Photos by Lisa Y. Henderson, June and September 2021.

Southern chivalry?

This short bit appears in a Cleveland Gazette column reporting Cincinnati, Ohio, happenings:

Cleveland Gazette, 4 August 1894.

What happened here?

Joe Ward of Indianapolis is Dr. Joseph H. Ward, though he was not yet a doctor in 1894. In fact, he was newly graduated from high school and just about to commence his medical studies. This passage from an 1899 Indianapolis Freeman feature mentions Ward’s return to North Carolina after graduation.

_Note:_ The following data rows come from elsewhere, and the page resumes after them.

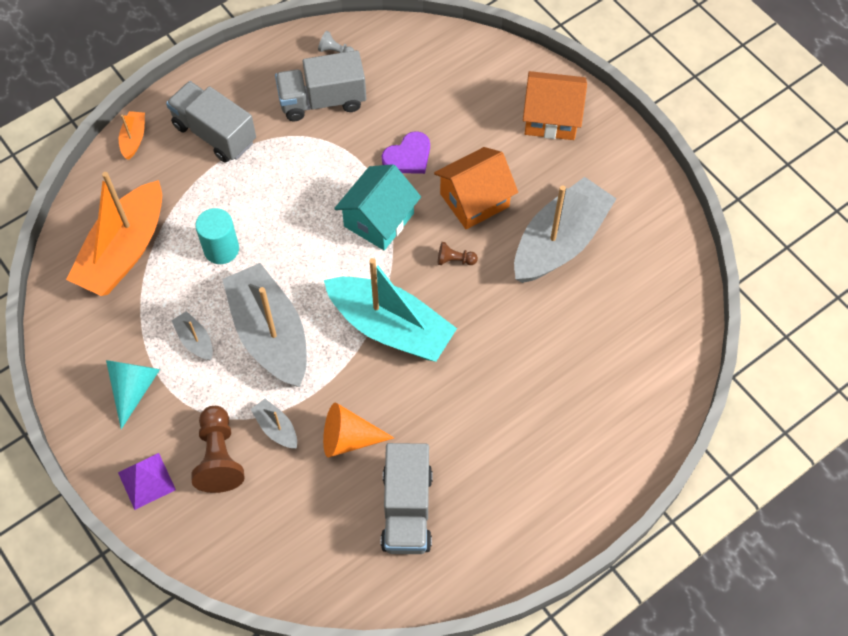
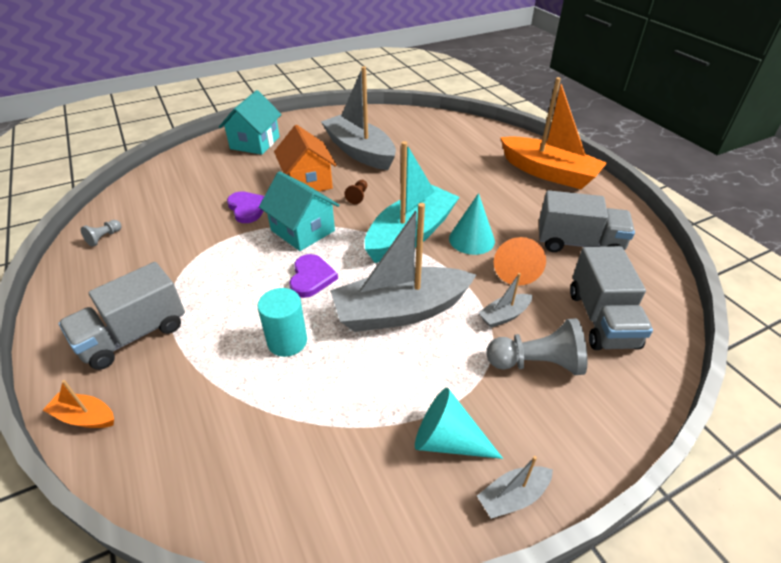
camera: 80 degrees left, 20 degrees down
orange boat [66,172,162,296] -> orange boat moved to [500,77,607,189]
purple pyramid [118,453,176,510] -> none
grey boat [171,311,213,361] -> grey boat moved to [477,456,553,519]
brown pawn [191,406,244,493] -> grey pawn [486,318,587,375]
grey truck [275,50,366,121] -> grey truck moved to [570,246,653,350]
orange house [523,71,587,140] -> turquoise house [219,90,282,155]
none -> purple heart [290,254,338,298]
none -> turquoise cone [449,193,495,255]

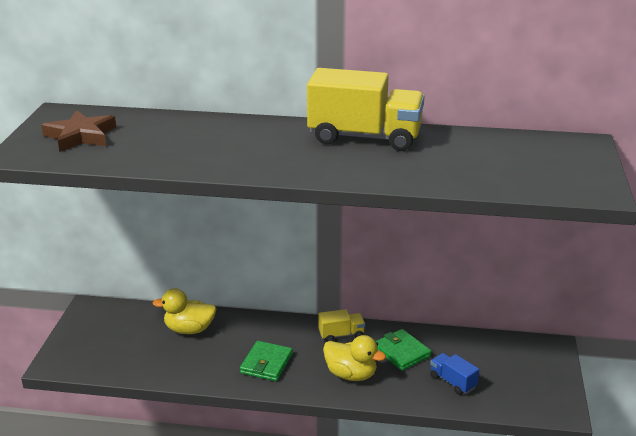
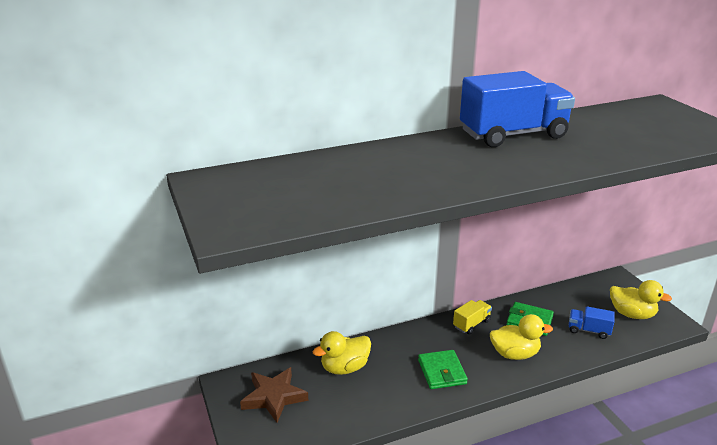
camera: 30 degrees left, 0 degrees up
brown star [41,110,116,152] -> brown star moved to [240,367,308,423]
yellow truck [307,68,424,151] -> blue truck [460,71,575,147]
none -> yellow duck [610,280,672,319]

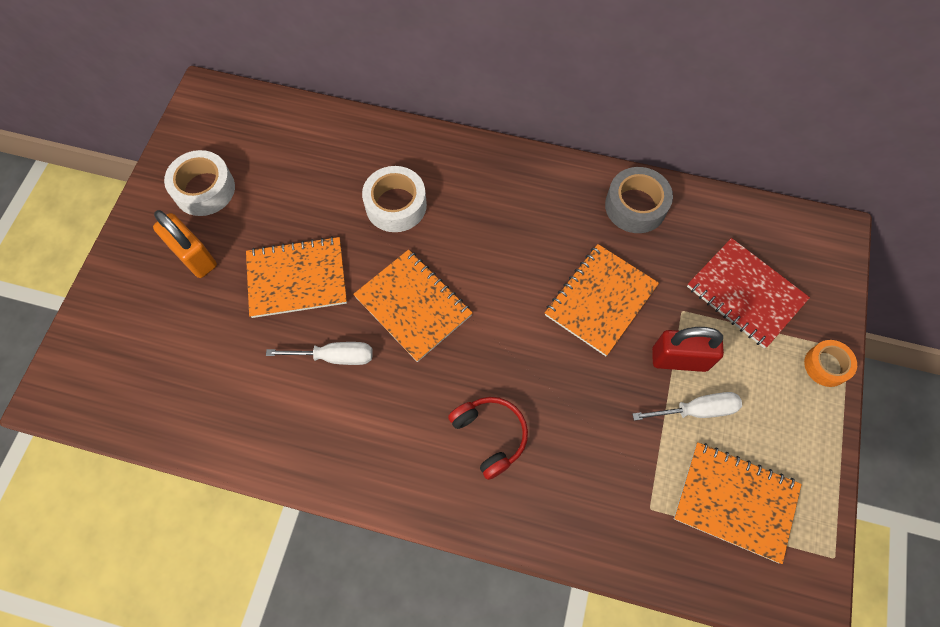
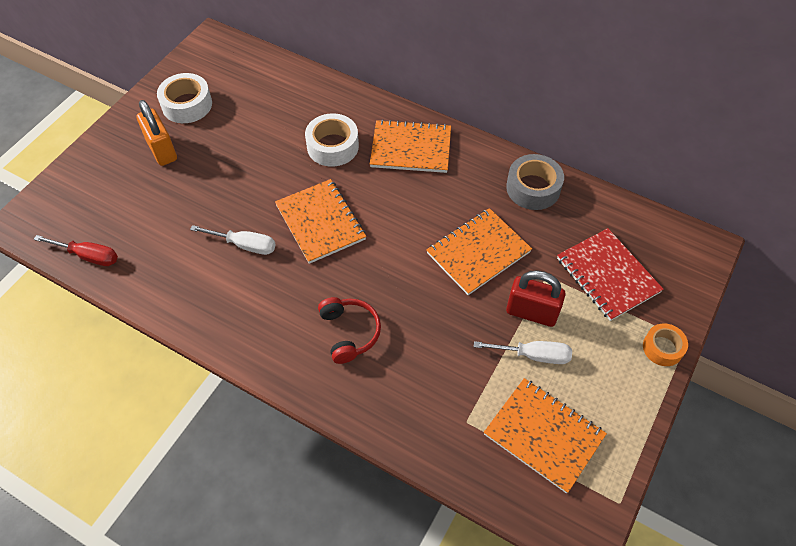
camera: 15 degrees right, 10 degrees down
orange notebook [246,236,347,318] -> orange notebook moved to [370,119,451,173]
none -> red screwdriver [34,235,118,266]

I am surprised that Mittie Ward Vaughn was in Wilson as late as 1894 — I’d assumed she was in Washington, D.C., with her daughter Sarah Ward Moody‘s family. I’m more intrigued, not to say perplexed, by the reference to an incident involving his wife.

First, Joseph Ward had a wife in 1894? His first marriage of which I am aware was to Mamie Brown in Indianapolis in 1897. It ended in divorce. Then, in 1904, he married Zella Locklear.

Let’s assume there was an earlier wife, though, and the incident happened to her. (In other words, the encounter was personal, not a third-party incident to which Ward was reacting.) Mrs. Ward sassed a white woman for whom she was working (in Wilson?), the white woman’s husband “smacked down” Mrs. Ward, and Mrs. Ward was arrested and fined $12.50 for her impertinence???

I have not found any references to Ward’s visit in Wilson newspapers, but will continue to search for further details.